Fishing - Indians fished with spears, bows and arrows, nets and seines, weirs or wattlework fish traps, with the bare hand, and by drugging fish with some poison.  They also caught fish with hook and line.

Fishhooks were fashioned from wood, bone, shell, copper, and certain types of cactus thorns.  Some hooks were barbed.  An interesting kind of hook, called a snap hook, consisted of a wooden hoop, the ends of which were held apart by a peg.  This peg was loosened by the fish taking the bait and the ends of the hoop snapped together, holding the fish by the jaw.  Lines were made from twisted bark and from babiche.

Not all Indians fished.  Among the Navajo, Apache, and Zuñi tribes the eating of fish was forbidden by custom.  But those tribes that used fish for food would utilize almost anything that came from the water, from shellfish to salmon, as well as eels.

The greatest amount of fishing was done in the Northeast.  During the "salmon run," entire tribes would turn out for fishing.  the fish were caught by hand, scooped into nets, clubbed, or speared.  In some places they were speared from canoes and even platforms which were built out over the water.  The fish were dried, pounded, and mixed with roots and berries and packed for future use.

The candlefish, caught by the northwestern Indians, was so oily that when dried and a wick placed in it, it served as a candle or lamp.

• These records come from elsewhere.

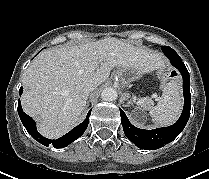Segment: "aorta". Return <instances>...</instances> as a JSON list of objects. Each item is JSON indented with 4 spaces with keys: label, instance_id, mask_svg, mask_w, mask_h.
<instances>
[{
    "label": "aorta",
    "instance_id": "1",
    "mask_svg": "<svg viewBox=\"0 0 209 179\" xmlns=\"http://www.w3.org/2000/svg\"><path fill=\"white\" fill-rule=\"evenodd\" d=\"M117 91L114 88H105L101 93V98L104 101H115L117 99Z\"/></svg>",
    "mask_w": 209,
    "mask_h": 179
}]
</instances>
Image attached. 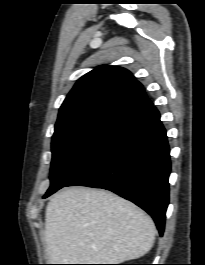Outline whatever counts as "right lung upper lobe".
<instances>
[{
    "instance_id": "obj_1",
    "label": "right lung upper lobe",
    "mask_w": 205,
    "mask_h": 265,
    "mask_svg": "<svg viewBox=\"0 0 205 265\" xmlns=\"http://www.w3.org/2000/svg\"><path fill=\"white\" fill-rule=\"evenodd\" d=\"M153 104L130 71L100 66L82 76L59 110L55 133L98 123L126 126Z\"/></svg>"
}]
</instances>
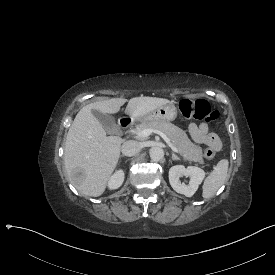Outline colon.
Returning <instances> with one entry per match:
<instances>
[{
    "label": "colon",
    "instance_id": "5ec220e1",
    "mask_svg": "<svg viewBox=\"0 0 275 275\" xmlns=\"http://www.w3.org/2000/svg\"><path fill=\"white\" fill-rule=\"evenodd\" d=\"M181 115L187 119H194L200 122H212L220 117L218 109H212L209 102L204 99L190 100L183 99L179 104ZM216 152L213 148H206L203 156L206 159H213Z\"/></svg>",
    "mask_w": 275,
    "mask_h": 275
}]
</instances>
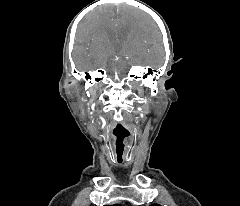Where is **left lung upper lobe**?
<instances>
[{
  "mask_svg": "<svg viewBox=\"0 0 240 206\" xmlns=\"http://www.w3.org/2000/svg\"><path fill=\"white\" fill-rule=\"evenodd\" d=\"M151 206H160V205H158V204H153V205H151Z\"/></svg>",
  "mask_w": 240,
  "mask_h": 206,
  "instance_id": "5c2ea615",
  "label": "left lung upper lobe"
}]
</instances>
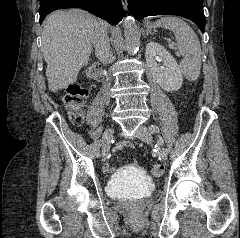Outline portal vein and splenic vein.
Here are the masks:
<instances>
[{
    "instance_id": "obj_1",
    "label": "portal vein and splenic vein",
    "mask_w": 240,
    "mask_h": 238,
    "mask_svg": "<svg viewBox=\"0 0 240 238\" xmlns=\"http://www.w3.org/2000/svg\"><path fill=\"white\" fill-rule=\"evenodd\" d=\"M170 47L172 48V47H173V44H170Z\"/></svg>"
}]
</instances>
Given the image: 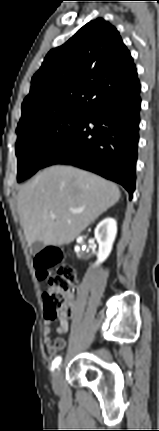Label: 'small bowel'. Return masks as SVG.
I'll use <instances>...</instances> for the list:
<instances>
[{
  "label": "small bowel",
  "instance_id": "small-bowel-1",
  "mask_svg": "<svg viewBox=\"0 0 159 431\" xmlns=\"http://www.w3.org/2000/svg\"><path fill=\"white\" fill-rule=\"evenodd\" d=\"M65 303L67 305H72L73 303V295L67 294ZM69 329V323L65 315H61L59 318V325L56 328V332L59 335H64L68 332ZM51 325L50 320H46L44 322L43 327V337H44V344L47 348V351L51 355H55L59 351L63 350L66 346V340L63 337H57L56 339H52L51 337Z\"/></svg>",
  "mask_w": 159,
  "mask_h": 431
}]
</instances>
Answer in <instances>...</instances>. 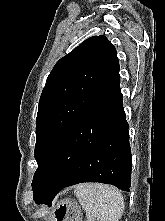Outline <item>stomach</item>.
<instances>
[{"label": "stomach", "mask_w": 165, "mask_h": 221, "mask_svg": "<svg viewBox=\"0 0 165 221\" xmlns=\"http://www.w3.org/2000/svg\"><path fill=\"white\" fill-rule=\"evenodd\" d=\"M56 212H51L53 221H80L78 206L71 200H63L56 205Z\"/></svg>", "instance_id": "stomach-1"}]
</instances>
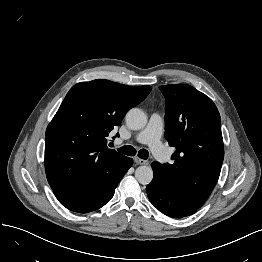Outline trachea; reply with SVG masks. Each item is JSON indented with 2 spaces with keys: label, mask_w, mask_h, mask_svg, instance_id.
<instances>
[{
  "label": "trachea",
  "mask_w": 262,
  "mask_h": 262,
  "mask_svg": "<svg viewBox=\"0 0 262 262\" xmlns=\"http://www.w3.org/2000/svg\"><path fill=\"white\" fill-rule=\"evenodd\" d=\"M118 151L122 154L128 155V156H134L136 154V150L131 145H125L123 147H120ZM149 156V152L146 149H141L138 152V157L142 159H147Z\"/></svg>",
  "instance_id": "3493384b"
}]
</instances>
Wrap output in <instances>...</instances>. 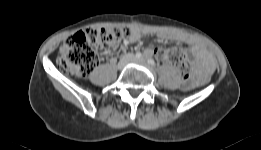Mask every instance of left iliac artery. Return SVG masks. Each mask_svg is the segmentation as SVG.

Captain John Smith, in his history of Virginia, tells that on one occasion the fish were so numerous in the water of the Potomac River that he had difficulty landing his boat.  The Indians of this section used weirs, or wattlework fish traps.

Some Indians used sticks split on the end and caught fish by "pinching."  In winter, holes were cut in the ice and the fish were caught when they surfaced.  The Cherokee, Iroquois, and other tribes placed poisonous barks in streams to drug fish, so that they could be easily gathered up.  Some tribes used fires and torches along the shore or in canoes to attract the fish, which were then speared or taken in nets.

Salmon and herring eggs were a great delicacy.  In collecting herring eggs Indians laid weighted branches under water.  The herring deposited their eggs on these branches, which were then brought up and the eggs dried right on them.  later the dried eggs were scraped off and made into a kind of sausage, by stuffing them in casings made of the intestines of animals.

The Eskimo were great fisherman, and lived principally on sea mammals, particularly the seal.  They had what was probably the most elaborate fishing gear of any Indians, but the harpoon was their most common fishing implement.